- Saved entries:
* * * * *

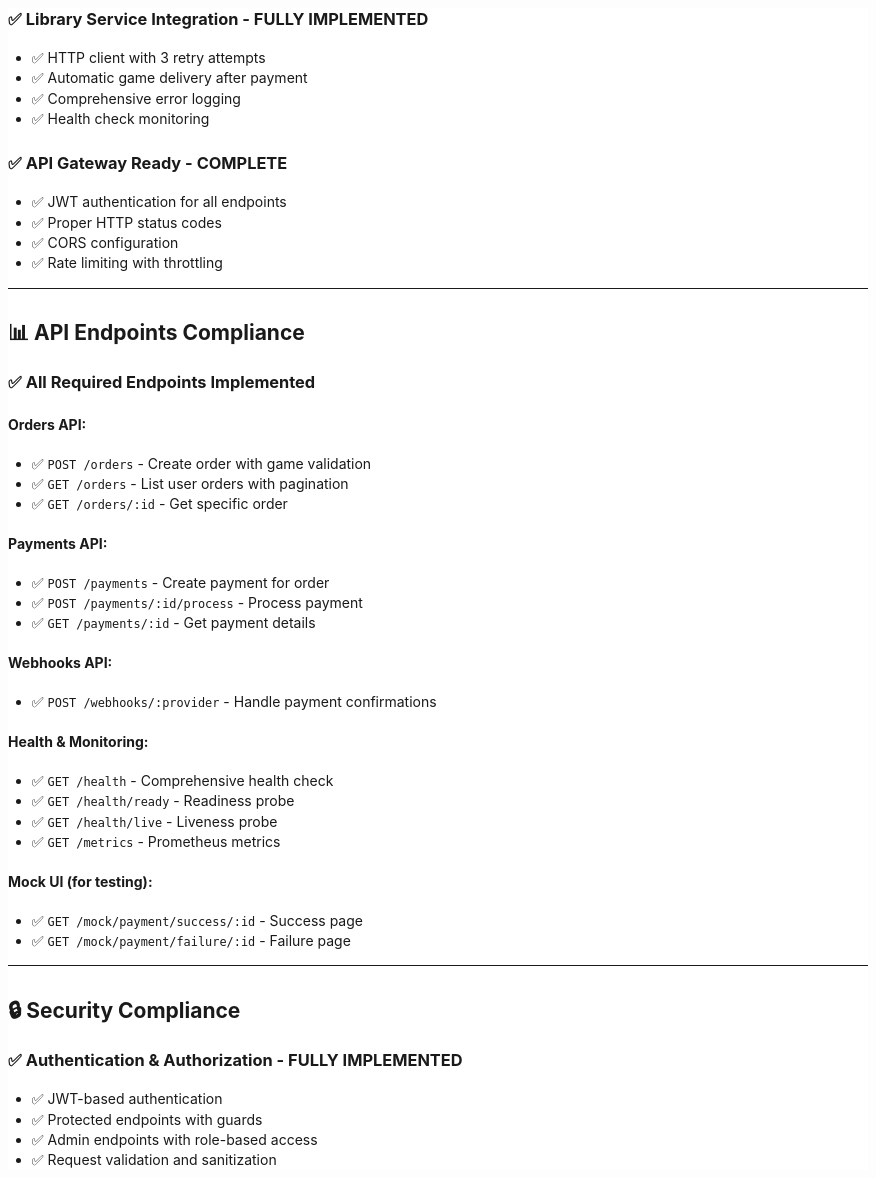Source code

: ### ✅ **Library Service Integration** - **FULLY IMPLEMENTED**
- ✅ HTTP client with 3 retry attempts
- ✅ Automatic game delivery after payment
- ✅ Comprehensive error logging
- ✅ Health check monitoring

### ✅ **API Gateway Ready** - **COMPLETE**
- ✅ JWT authentication for all endpoints
- ✅ Proper HTTP status codes
- ✅ CORS configuration
- ✅ Rate limiting with throttling

---

## 📊 **API Endpoints Compliance**

### ✅ **All Required Endpoints Implemented**

#### Orders API:
- ✅ `POST /orders` - Create order with game validation
- ✅ `GET /orders` - List user orders with pagination
- ✅ `GET /orders/:id` - Get specific order

#### Payments API:
- ✅ `POST /payments` - Create payment for order
- ✅ `POST /payments/:id/process` - Process payment
- ✅ `GET /payments/:id` - Get payment details

#### Webhooks API:
- ✅ `POST /webhooks/:provider` - Handle payment confirmations

#### Health & Monitoring:
- ✅ `GET /health` - Comprehensive health check
- ✅ `GET /health/ready` - Readiness probe
- ✅ `GET /health/live` - Liveness probe
- ✅ `GET /metrics` - Prometheus metrics

#### Mock UI (for testing):
- ✅ `GET /mock/payment/success/:id` - Success page
- ✅ `GET /mock/payment/failure/:id` - Failure page

---

## 🔒 **Security Compliance**

### ✅ **Authentication & Authorization** - **FULLY IMPLEMENTED**
- ✅ JWT-based authentication
- ✅ Protected endpoints with guards
- ✅ Admin endpoints with role-based access
- ✅ Request validation and sanitization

* * * * *

- THE TASK: Show every line above in which the word "POST" occurs.

- RESPONSE BELOW:
- ✅ `POST /orders` - Create order with game validation
- ✅ `POST /payments` - Create payment for order
- ✅ `POST /payments/:id/process` - Process payment
- ✅ `POST /webhooks/:provider` - Handle payment confirmations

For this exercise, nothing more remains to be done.